Le rêve de Hilbert

Durant l'été 1900 un congrès international de mathématiques se tenait à Paris. Le 8 août, David Hilbert (1862-1943) y donne une conférence mémorable ; selon Charles Hermite, «on n'entendra plus jamais dans les congrès de conférences pareilles». Qu'a-t-il donc raconté ? Un théorème exceptionnel que lui seul pouvait démontrer ? Une nouvelle théorie ? Pas du tout. Il s'était contenté d'énoncer 23 problèmes, ceux qui selon lui feraient progresser la recherche en mathématiques durant le siècle qui allait commencer. Le plus impressionnant est que le siècle en question, qui vient de s'achever, lui a très largement donné raison !

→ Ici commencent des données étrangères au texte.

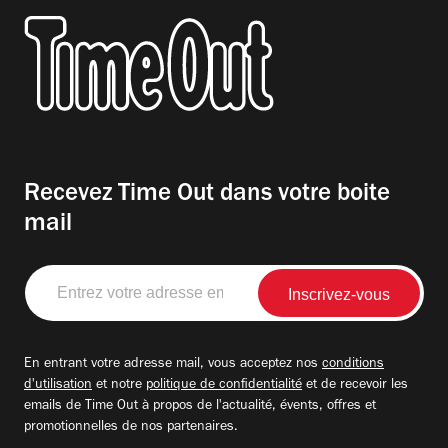
Recevez Time Out dans votre boite
mail
Entrez
votre
adresse
email
En entrant votre adresse mail, vous acceptez nos
conditions
d'utilisation
et notre
politique de confidentialité
et de recevoir les
emails de Time Out à propos de l'actualité, évents, offres et
promotionnelles de nos partenaires.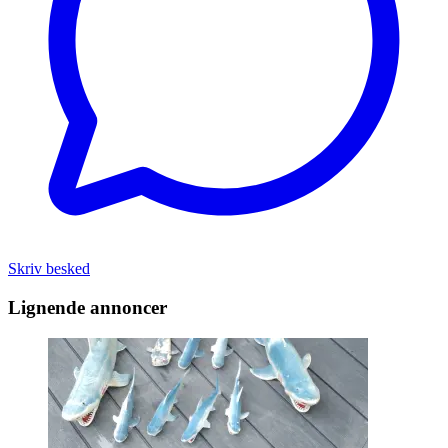
Skriv besked
Lignende annoncer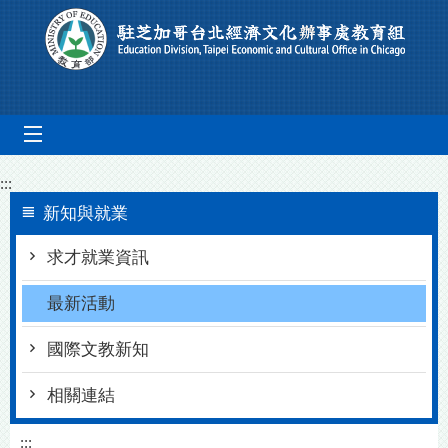
Go To Content
mobile_menu
:::
新知與就業
求才就業資訊
最新活動
國際文教新知
相關連結
:::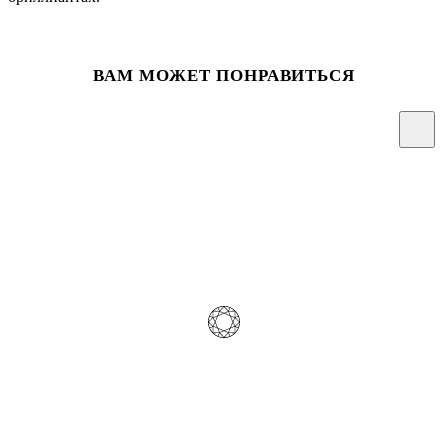
ВАМ МОЖЕТ ПОНРАВИТЬСЯ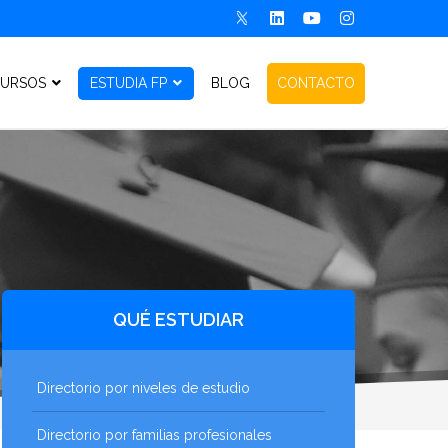
URSOS
ESTUDIA FP
BLOG
CONTACTO
QUÉ ESTUDIAR
Directorio por niveles de estudio
Directorio por familias profesionales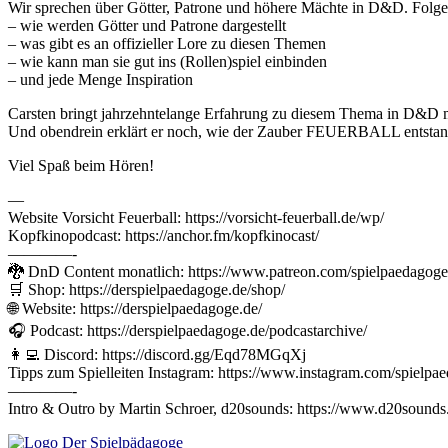
Wir sprechen über Götter, Patrone und höhere Mächte in D&D. Folge
– wie werden Götter und Patrone dargestellt
– was gibt es an offizieller Lore zu diesen Themen
– wie kann man sie gut ins (Rollen)spiel einbinden
– und jede Menge Inspiration
Carsten bringt jahrzehntelange Erfahrung zu diesem Thema in D&D m
Und obendrein erklärt er noch, wie der Zauber FEUERBALL entstand
Viel Spaß beim Hören!
—
Website Vorsicht Feuerball: https://vorsicht-feuerball.de/wp/
Kopfkinopodcast: https://anchor.fm/kopfkinocast/
————-
🐉 DnD Content monatlich: https://www.patreon.com/spielpaedagoge
🛒 Shop: https://derspielpaedagoge.de/shop/
🌐 Website: https://derspielpaedagoge.de/
🎧 Podcast: https://derspielpaedagoge.de/podcastarchive/
👩‍💻 Discord: https://discord.gg/Eqd78MGqXj
Tipps zum Spielleiten Instagram: https://www.instagram.com/spielpa
————-
Intro & Outro by Martin Schroer, d20sounds: https://www.d20sound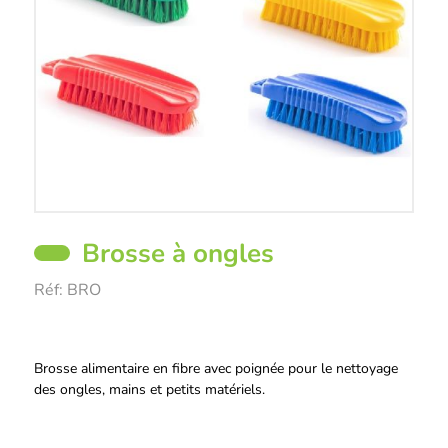
Brosse à ongles
Réf:
BRO
Description
Brosse alimentaire en fibre avec poignée pour le nettoyage
des ongles, mains et petits matériels.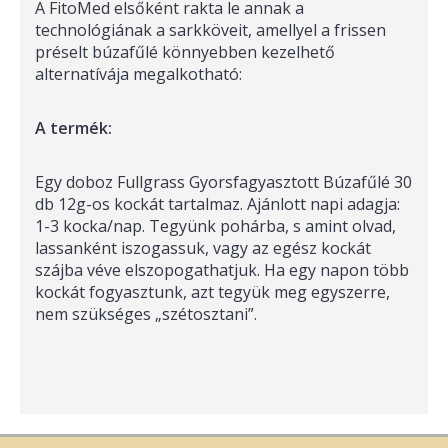
A FitoMed elsőként rakta le annak a
technológiának a sarkköveit, amellyel a frissen
préselt búzafűlé könnyebben kezelhető
alternatívája megalkotható:
A termék:
Egy doboz Fullgrass Gyorsfagyasztott Búzafűlé 30
db 12g-os kockát tartalmaz. Ajánlott napi adagja:
1-3 kocka/nap. Tegyünk pohárba, s amint olvad,
lassanként iszogassuk, vagy az egész kockát
szájba véve elszopogathatjuk. Ha egy napon több
kockát fogyasztunk, azt tegyük meg egyszerre,
nem szükséges „szétosztani”.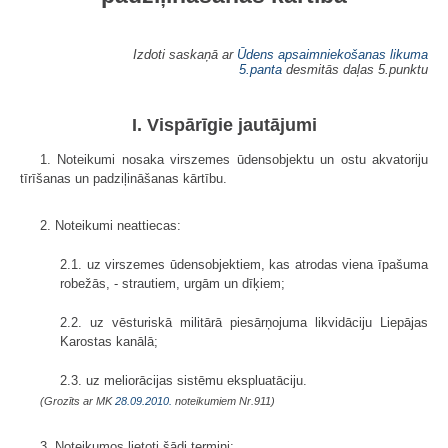
Izdoti saskaņā ar
Ūdens apsaimniekošanas likuma
5.panta
desmitās daļas 5.punktu
I. Vispārīgie jautājumi
1. Noteikumi nosaka virszemes ūdensobjektu un ostu akvatoriju
tīrīšanas un padziļināšanas kārtību.
2. Noteikumi neattiecas:
2.1. uz virszemes ūdensobjektiem, kas atrodas viena īpašuma
robežās, - strautiem, urgām un dīķiem;
2.2. uz vēsturiskā militārā piesārņojuma likvidāciju Liepājas
Karostas kanālā;
2.3. uz meliorācijas sistēmu ekspluatāciju.
(Grozīts ar MK
28.09.2010.
noteikumiem Nr.911)
3. Noteikumos lietoti šādi termini: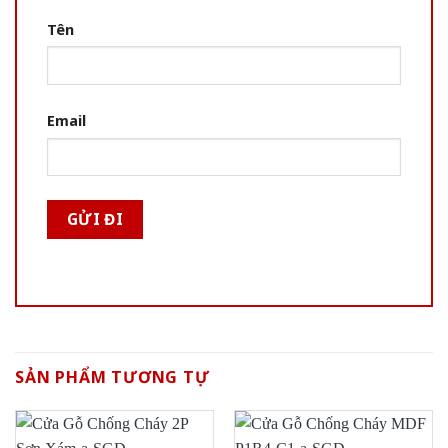
Tên
Email
SẢN PHẨM TƯƠNG TỰ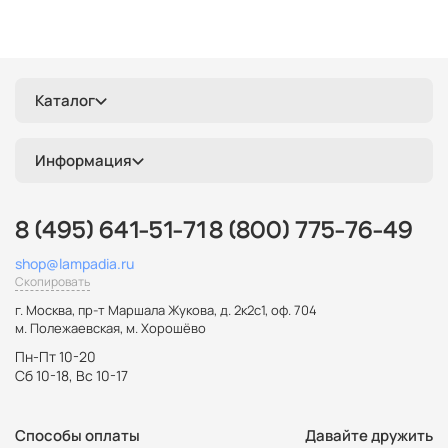
Каталог
Информация
8 (495) 641-51-71
8 (800) 775-76-49
shop@lampadia.ru
Скопировать
г. Москва
,
пр-т Маршала Жукова, д. 2к2с1, оф. 704
м. Полежаевская, м. Хорошёво
Пн-Пт 10-20
Сб 10-18, Вс 10-17
Способы оплаты
Давайте дружить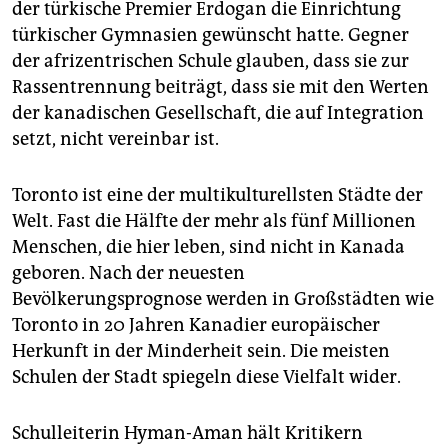
der türkische Premier Erdogan die Einrichtung
türkischer Gymnasien gewünscht hatte. Gegner
der afrizentrischen Schule glauben, dass sie zur
Rassentrennung beiträgt, dass sie mit den Werten
der kanadischen Gesellschaft, die auf Integration
setzt, nicht vereinbar ist.
Toronto ist eine der multikulturellsten Städte der
Welt. Fast die Hälfte der mehr als fünf Millionen
Menschen, die hier leben, sind nicht in Kanada
geboren. Nach der neuesten
Bevölkerungsprognose werden in Großstädten wie
Toronto in 20 Jahren Kanadier europäischer
Herkunft in der Minderheit sein. Die meisten
Schulen der Stadt spiegeln diese Vielfalt wider.
Schulleiterin Hyman-Aman hält Kritikern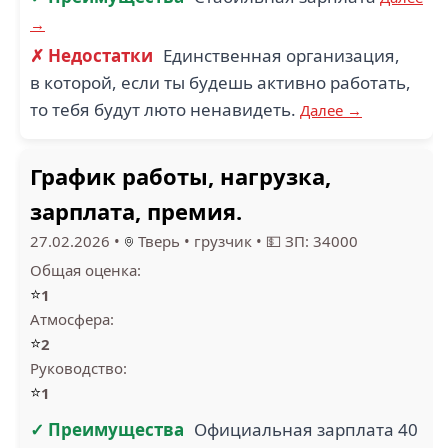
→
✗ Недостатки
Единственная организация,
в которой, если ты будешь активно работать,
то тебя будут люто ненавидеть.
Далее →
График работы, нагрузка,
зарплата, премия.
27.02.2026
•
Тверь
•
грузчик
•
💵 ЗП: 34000
Общая оценка:
⭐
1
Атмосфера:
⭐
2
Руководство:
⭐
1
✓ Преимущества
Официальная зарплата 40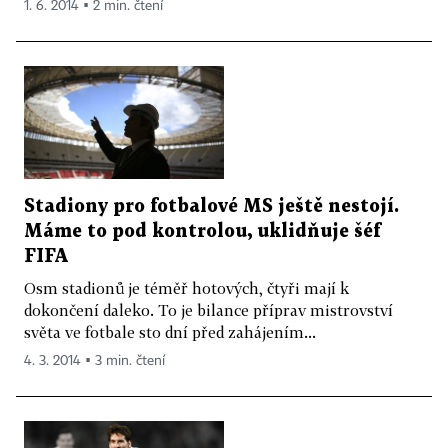
1. 6. 2014 ▪ 2 min. čtení
Stadiony pro fotbalové MS ještě nestojí.
Máme to pod kontrolou, uklidňuje šéf
FIFA
Osm stadionů je téměř hotových, čtyři mají k
dokončení daleko. To je bilance příprav mistrovství
světa ve fotbale sto dní před zahájením...
4. 3. 2014 ▪ 3 min. čtení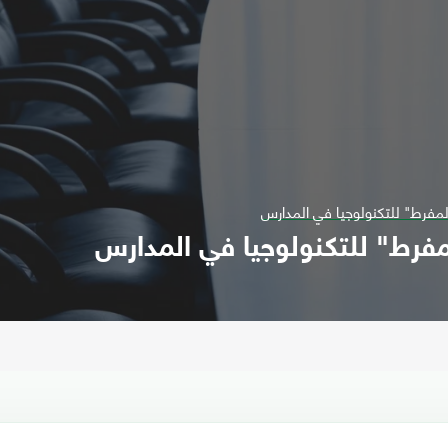
لمفرط" للتكنولوجيا في المدارس
مفرط" للتكنولوجيا في المدارس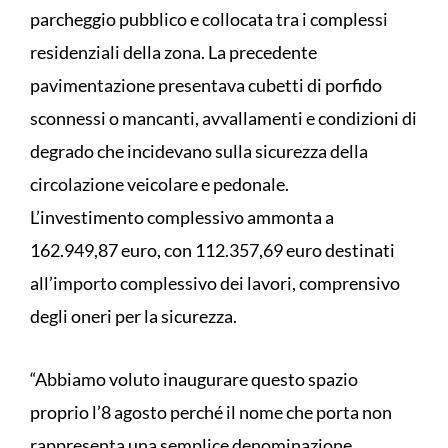
parcheggio pubblico e collocata tra i complessi
residenziali della zona. La precedente
pavimentazione presentava cubetti di porfido
sconnessi o mancanti, avvallamenti e condizioni di
degrado che incidevano sulla sicurezza della
circolazione veicolare e pedonale.
L’investimento complessivo ammonta a
162.949,87 euro, con 112.357,69 euro destinati
all’importo complessivo dei lavori, comprensivo
degli oneri per la sicurezza.
“Abbiamo voluto inaugurare questo spazio
proprio l’8 agosto perché il nome che porta non
rappresenta una semplice denominazione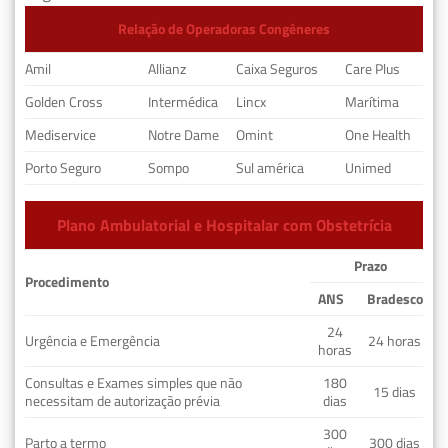
Relação de Operadoras Congêneres
Amil
Allianz
Caixa Seguros
Care Plus
Golden Cross
Intermédica
Lincx
Marítima
Mediservice
Notre Dame
Omint
One Health
Porto Seguro
Sompo
Sul américa
Unimed
Plano Ambulatorial e Hospitalar com Obstetrícia
Prazo
Procedimento
ANS
Bradesco
24
Urgência e Emergência
24 horas
horas
Consultas e Exames simples que não
180
15 dias
necessitam de autorização prévia
dias
300
Parto a termo
300 dias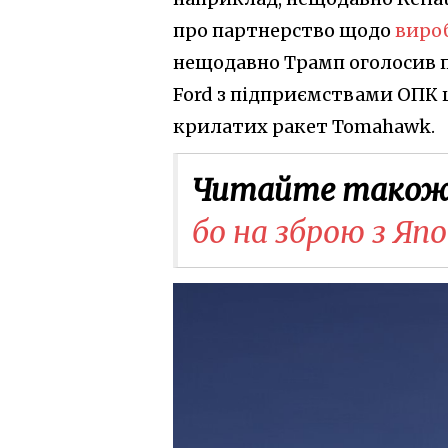
про партнерство щодо
вироб
нещодавно Трамп оголосив п
Ford з підприємствами ОПК 
крилатих ракет Tomahawk.
Читайте також
бо на зброю з Яп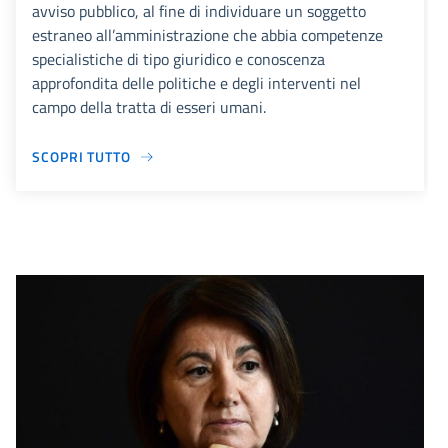
avviso pubblico, al fine di individuare un soggetto
estraneo all’amministrazione che abbia competenze
specialistiche di tipo giuridico e conoscenza
approfondita delle politiche e degli interventi nel
campo della tratta di esseri umani.
SCOPRI TUTTO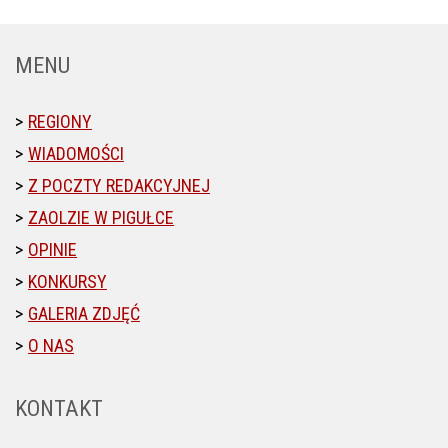
MENU
REGIONY
WIADOMOŚCI
Z POCZTY REDAKCYJNEJ
ZAOLZIE W PIGUŁCE
OPINIE
KONKURSY
GALERIA ZDJĘĆ
O NAS
KONTAKT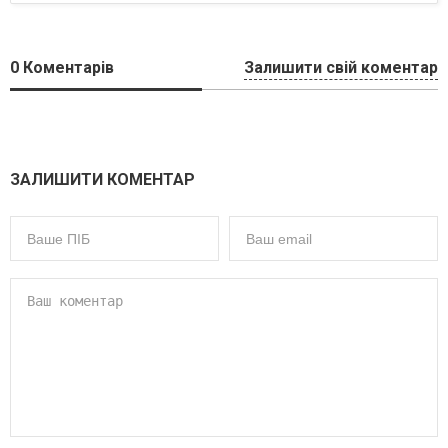
0
Коментарів
Залишити свій коментар
ЗАЛИШИТИ КОМЕНТАР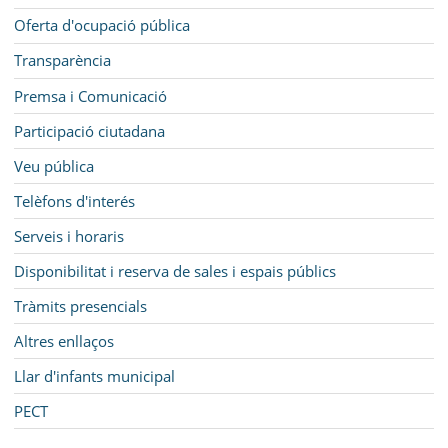
Oferta d'ocupació pública
Transparència
Premsa i Comunicació
Participació ciutadana
Veu pública
Telèfons d'interés
Serveis i horaris
Disponibilitat i reserva de sales i espais públics
Tràmits presencials
Altres enllaços
Llar d'infants municipal
PECT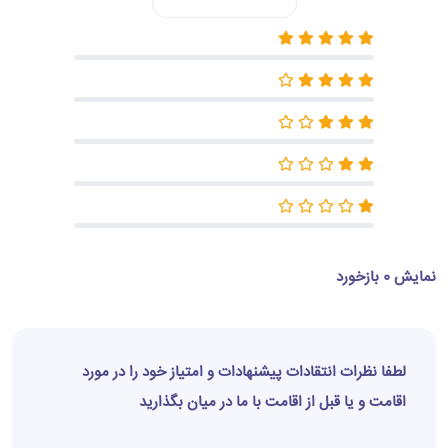
نمایش 0 بازخورد
لطفا نظرات انتقادات پیشنهادات و امتیاز خود را در مورد
اقامت و یا قبل از اقامت با ما در میان بگذارید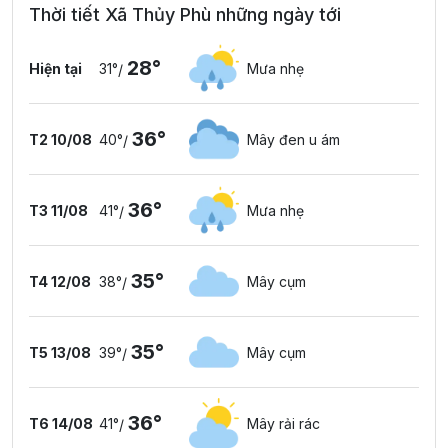
Thời tiết Xã Thủy Phù những ngày tới
28°
Hiện tại
31°
Mưa nhẹ
/
36°
T2 10/08
40°
Mây đen u ám
/
36°
T3 11/08
41°
Mưa nhẹ
/
35°
T4 12/08
38°
Mây cụm
/
35°
T5 13/08
39°
Mây cụm
/
36°
T6 14/08
41°
Mây rải rác
/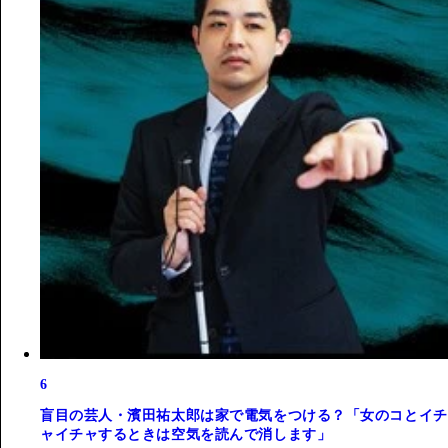
6
盲目の芸人・濱田祐太郎は家で電気をつける？「女のコとイチ
ャイチャするときは空気を読んで消します」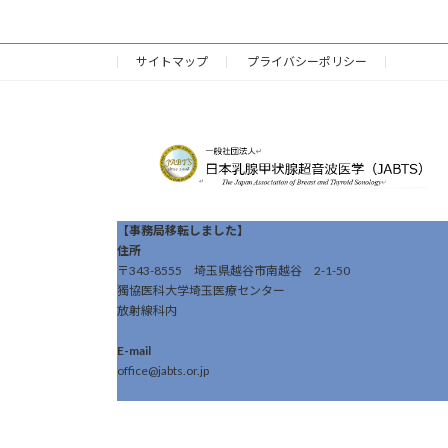
サイトマップ
プライバシーポリシー
【事務局移転しました】
住所
〒343-8555 埼玉県越谷市南越谷 2-1-50
獨協医科大学埼玉医療センター
放射線科内
E-mail
office@jabts.or.jp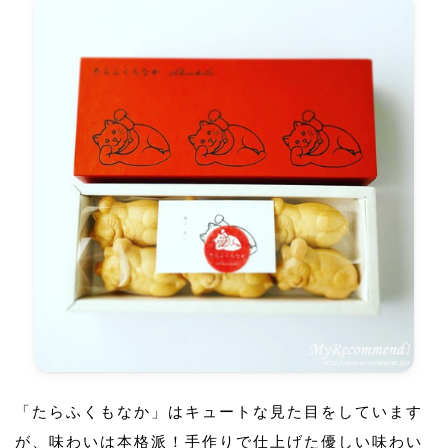
「たらふくもなか」はキュートな見た目をしています
が、味わいは本格派！手作りで仕上げた優しい味わい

Dans plusieurs de ces problèmes, et en particulier dans le dixième, Hilbert pose la question du fondement même du raisonnement mathématique. Il souhaitait rendre explicite un système axiomatique formel «universel». En ces temps de scientisme triomphant, personne ne doutait que ce soit possible, et que les mathématiques finiraient bien, après tant de victoires sur la nature, par réussir à s'expliquer elles-mêmes. Hilbert recherchait un système comportant des axiomes et des règles de déduction. Un axiome est une assertion que l'on déclare vraie a priori : par exemple $ 0<1$. Nous avons vu les règles de déduction de la logique, et le moyen de déclarer vraie ou fausse une assertion composée, en utilisant les tables de vérité. Hilbert souhaitait un système :

$ \bullet$
consistant : aucune assertion ne peut être à la fois vraie et fausse ;
$ \bullet$
complet : toute assertion est soit vraie soit fausse ;
$ \bullet$
décidable : il existe une procédure finie qui permet de vérifier si une assertion donnée est vraie ou fausse.
On peut démontrer qu'un système consistant et complet est forcément décidable. Une procédure de décision consiste à ranger toutes les formules possibles d'abord par ordre de longueur, puis par ordre lexicographique pour les formules de même longueur. Si on doit vérifier l'assertion $ A$, on parcourt les formules une par une en vérifiant pour chacune si elle est valide et si elle entraîne $ A$ ou bien $ \neg A$. Ce n'est pas très efficace, mais cela conduira forcément au résultat ! En 1931 Kurt Gödel (1906-1978) ruine le rêve de Hilbert : il démontre que dans tout système formel contenant l'arithmétique des entiers, il existe des propriétés telles que l'on ne peut prouver ni qu'elles sont vraies, ni qu'elles sont fausses : on dit qu'elles sont indécidables. La démonstration de Gödel est trop difficile pour être exposée ici, mais elle ressemble dans ses grandes lignes à celle de la proposition 15. Il considère un système consistant pour l'arithmétique des entiers. Il construit alors une assertion sur les nombres entiers qui exprime par elle-même qu'elle n'est pas dénombrable : si elle est vraie, alors elle est fausse, et si elle est fausse, alors elle est vraie. Il en déduit que le système ne peut pas être complet.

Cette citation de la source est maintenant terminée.